By the time Lennox had focused his eyes once more on the players the battle had moved to Notts' goal and Bristol were about to score. He saw a player running down the field, hearing in his imagination the thud of boots on damp introdden turf. A knot of adversaries dribbled out in a line and straggled behind him at a trot. Suddenly the man with the ball spurted forward, was seen to be clear of everyone as if, in a second of time that hadn't existed to any spectator or other player, he'd been catapulted into a hallowed untouchable area before the goal posts. Lennox's heart stopped beating. He peered between two oaken unmovable shoulders that, he thought with anger, had swayed in front purposely to stop him seeing. The renegade centre-forward from the opposing side was seen, like a puppet worked by someone above the low clouds, to bring his leg back, lunge out heavily with his booted foot. "No," Lennox had time to say. "Get on to him you dozy sods. Don't let him get it in."
From being an animal pacing within the prescribed area of his defended posts, the goalkeeper turned into a leaping ape, arms and legs outstretched, then became a mere stick that swung into a curve--and missed the ball as it sped to one side and lost itself in folds of net behind him.

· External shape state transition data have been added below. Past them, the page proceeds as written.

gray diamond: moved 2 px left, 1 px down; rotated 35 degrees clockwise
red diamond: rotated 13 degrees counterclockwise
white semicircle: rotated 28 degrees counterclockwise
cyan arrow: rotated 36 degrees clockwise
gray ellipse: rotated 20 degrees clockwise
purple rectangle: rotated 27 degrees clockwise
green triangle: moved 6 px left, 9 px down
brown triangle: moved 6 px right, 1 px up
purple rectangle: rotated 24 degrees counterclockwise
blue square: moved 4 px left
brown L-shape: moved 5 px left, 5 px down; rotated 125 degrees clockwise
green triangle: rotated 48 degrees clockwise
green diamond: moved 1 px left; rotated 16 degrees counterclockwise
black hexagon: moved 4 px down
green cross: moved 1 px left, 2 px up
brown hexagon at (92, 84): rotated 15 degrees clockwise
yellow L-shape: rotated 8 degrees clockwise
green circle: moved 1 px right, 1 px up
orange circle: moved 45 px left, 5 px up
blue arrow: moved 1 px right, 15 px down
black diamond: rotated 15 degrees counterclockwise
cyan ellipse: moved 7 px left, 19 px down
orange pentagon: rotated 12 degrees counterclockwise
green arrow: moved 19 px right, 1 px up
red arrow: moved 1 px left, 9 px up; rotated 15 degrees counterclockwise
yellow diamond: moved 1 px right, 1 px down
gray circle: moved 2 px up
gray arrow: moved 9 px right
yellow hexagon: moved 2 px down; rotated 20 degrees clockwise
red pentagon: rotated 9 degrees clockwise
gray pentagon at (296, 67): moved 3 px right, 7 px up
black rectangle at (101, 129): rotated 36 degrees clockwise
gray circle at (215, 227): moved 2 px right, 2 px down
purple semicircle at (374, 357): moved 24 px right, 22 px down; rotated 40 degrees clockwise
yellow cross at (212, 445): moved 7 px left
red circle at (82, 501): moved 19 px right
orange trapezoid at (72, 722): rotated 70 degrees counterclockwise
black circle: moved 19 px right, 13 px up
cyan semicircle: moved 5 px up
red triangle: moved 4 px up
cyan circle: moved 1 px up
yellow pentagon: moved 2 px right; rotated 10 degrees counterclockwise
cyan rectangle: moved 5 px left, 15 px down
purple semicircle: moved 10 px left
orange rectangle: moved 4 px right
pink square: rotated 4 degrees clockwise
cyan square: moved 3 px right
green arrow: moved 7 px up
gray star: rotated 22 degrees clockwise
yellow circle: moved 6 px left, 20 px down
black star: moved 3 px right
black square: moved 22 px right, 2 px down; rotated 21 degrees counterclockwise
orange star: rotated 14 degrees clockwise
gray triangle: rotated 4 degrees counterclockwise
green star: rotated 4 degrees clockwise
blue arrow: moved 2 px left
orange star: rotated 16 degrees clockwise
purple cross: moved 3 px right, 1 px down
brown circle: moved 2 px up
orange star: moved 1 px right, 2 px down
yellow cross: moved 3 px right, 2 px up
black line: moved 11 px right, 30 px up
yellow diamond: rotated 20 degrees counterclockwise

The lull in the general noise seemed like silence for the mass of people packed about the field. Everyone had settled it in his mind that the match, as bad as it was, would be a draw, but now it was clear that Notts, the home team, had lost. A great roar of disappointment and joy, from the thirty thousand spectators who hadn't realized that the star of Bristol City was so close, or who had expected a miracle from their own stars at the last moment, ran up the packed embankments, overflowing into streets outside where groups of people, startled at the sudden noise of an erupting mob, speculated as to which team had scored.